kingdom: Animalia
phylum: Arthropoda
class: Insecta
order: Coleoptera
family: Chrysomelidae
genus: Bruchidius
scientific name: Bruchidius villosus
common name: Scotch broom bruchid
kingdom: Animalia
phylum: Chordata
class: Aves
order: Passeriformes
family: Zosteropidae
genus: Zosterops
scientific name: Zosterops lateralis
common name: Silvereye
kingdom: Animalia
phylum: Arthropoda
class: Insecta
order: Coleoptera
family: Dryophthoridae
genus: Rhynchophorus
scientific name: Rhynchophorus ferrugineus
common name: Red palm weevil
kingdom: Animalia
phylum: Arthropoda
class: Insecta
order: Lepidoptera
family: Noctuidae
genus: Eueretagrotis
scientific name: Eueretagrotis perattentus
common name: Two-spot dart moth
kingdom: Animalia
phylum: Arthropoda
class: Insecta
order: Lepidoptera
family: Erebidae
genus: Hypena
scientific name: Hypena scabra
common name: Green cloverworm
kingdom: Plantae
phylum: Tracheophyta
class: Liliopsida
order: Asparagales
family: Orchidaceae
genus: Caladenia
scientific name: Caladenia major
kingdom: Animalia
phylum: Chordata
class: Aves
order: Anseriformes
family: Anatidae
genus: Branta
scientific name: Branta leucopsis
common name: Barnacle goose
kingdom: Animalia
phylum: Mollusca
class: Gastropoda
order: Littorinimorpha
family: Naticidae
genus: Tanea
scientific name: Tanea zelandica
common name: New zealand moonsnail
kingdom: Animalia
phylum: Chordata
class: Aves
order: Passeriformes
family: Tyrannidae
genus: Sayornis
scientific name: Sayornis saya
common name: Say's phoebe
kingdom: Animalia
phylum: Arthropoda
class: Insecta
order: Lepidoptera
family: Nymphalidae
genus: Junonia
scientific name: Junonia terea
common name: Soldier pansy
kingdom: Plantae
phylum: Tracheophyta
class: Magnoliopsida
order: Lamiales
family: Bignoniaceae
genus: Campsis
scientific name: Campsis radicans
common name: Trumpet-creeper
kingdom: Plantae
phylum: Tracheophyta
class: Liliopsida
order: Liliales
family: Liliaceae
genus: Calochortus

......

▶ _AIM_:
Find every line in the records above that contains the word "family", matching case exactly, and copy each of those lines.

▶ _FINISHED TASK_:
family: Chrysomelidae
family: Zosteropidae
family: Dryophthoridae
family: Noctuidae
family: Erebidae
family: Orchidaceae
family: Anatidae
family: Naticidae
family: Tyrannidae
family: Nymphalidae
family: Bignoniaceae
family: Liliaceae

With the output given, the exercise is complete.